The Carnival groups in Santa Cruz de Tenerife grow in terms of both size and technique as the festival itself gets bigger and better. The colourful "comparsa" bands, the "murga" street music groups playing their satirical songs on instruments made of rods and cardboard, and the "rondallas" playing traditional old carnival songs are the undisputed stars of the show.
Documentary references to the traditional comparsa groups date as far back as the early 19th century. And already in the 1910s, mentions were made in the media of the comparsas, rondallas and parrandas. But it was not until after that, with the competitions, that the differences between each of these Carnival groups was clearly defined.

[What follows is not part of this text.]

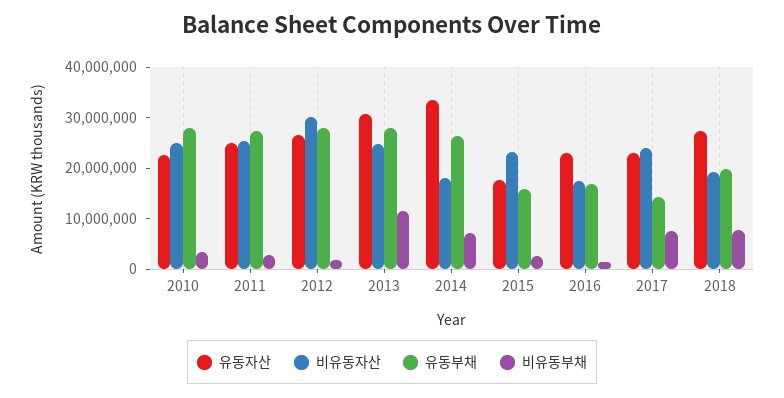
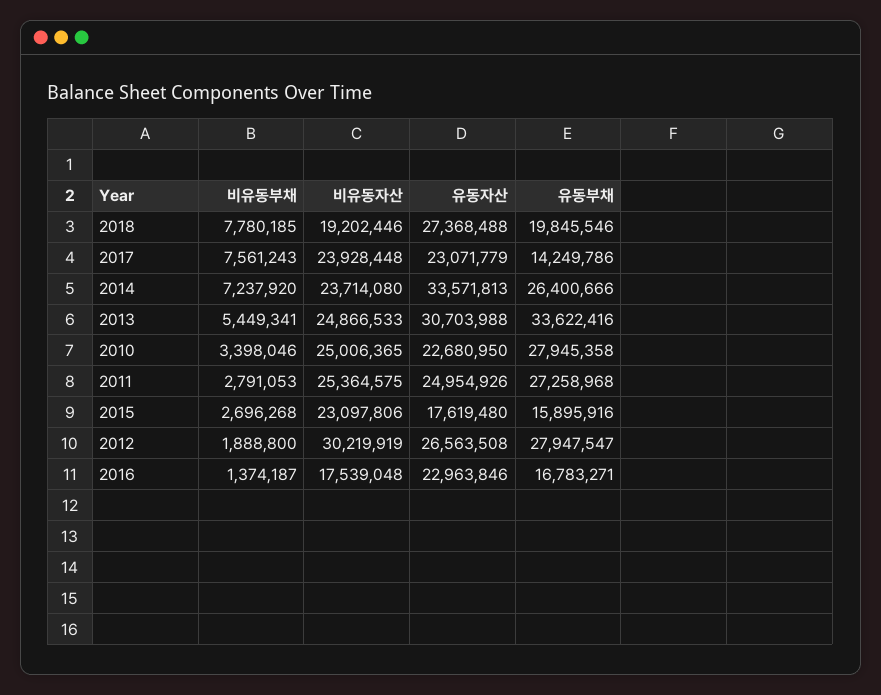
유동부채, 2013: 28000000 -> 33622416
비유동부채, 2013: 12000000 -> 5449341
비유동자산, 2014: 18000000 -> 23714080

Allow us to explain. The so-called "murgas" emerged in the nineteen twenties and thirties and became more popular with the establishment of the Winter Festivals. The songs sung by the murga groups that took shape in several of the capital's neighbourhoods, have a distinctly critical, ironic and satirical tone, questioning the political and social reality of their time. Of all the murgas, the pioneer group was named "Ni Fú Ni Fá" (meaning neither her nor there).
The "comparsas", on the other hand, represent the Brazilian influence on Tenerife's Carnival, filling it with rhythm, colour and joy. Nowadays, the comparsas own the street with the undeniable quality of their live performances to surprise even the most frequent carnival-goers on their nights out.
The "rondallas" were the first musical groups formed in the Santa Cruz Carnivals and reflect the deep musical passion of Tenerife's people. These groups, whose performances focus on vocal techniques, feature professional singers offering their own renditions of cultural songs accompanied by string instruments.
The rest of the groups are more geared towards playing the latest in Latin-style music. These are the latest groups to find their place on the Carnival scene and are an example of the freedom of expression that Santa Cruz is proud to encourage in its various festivities.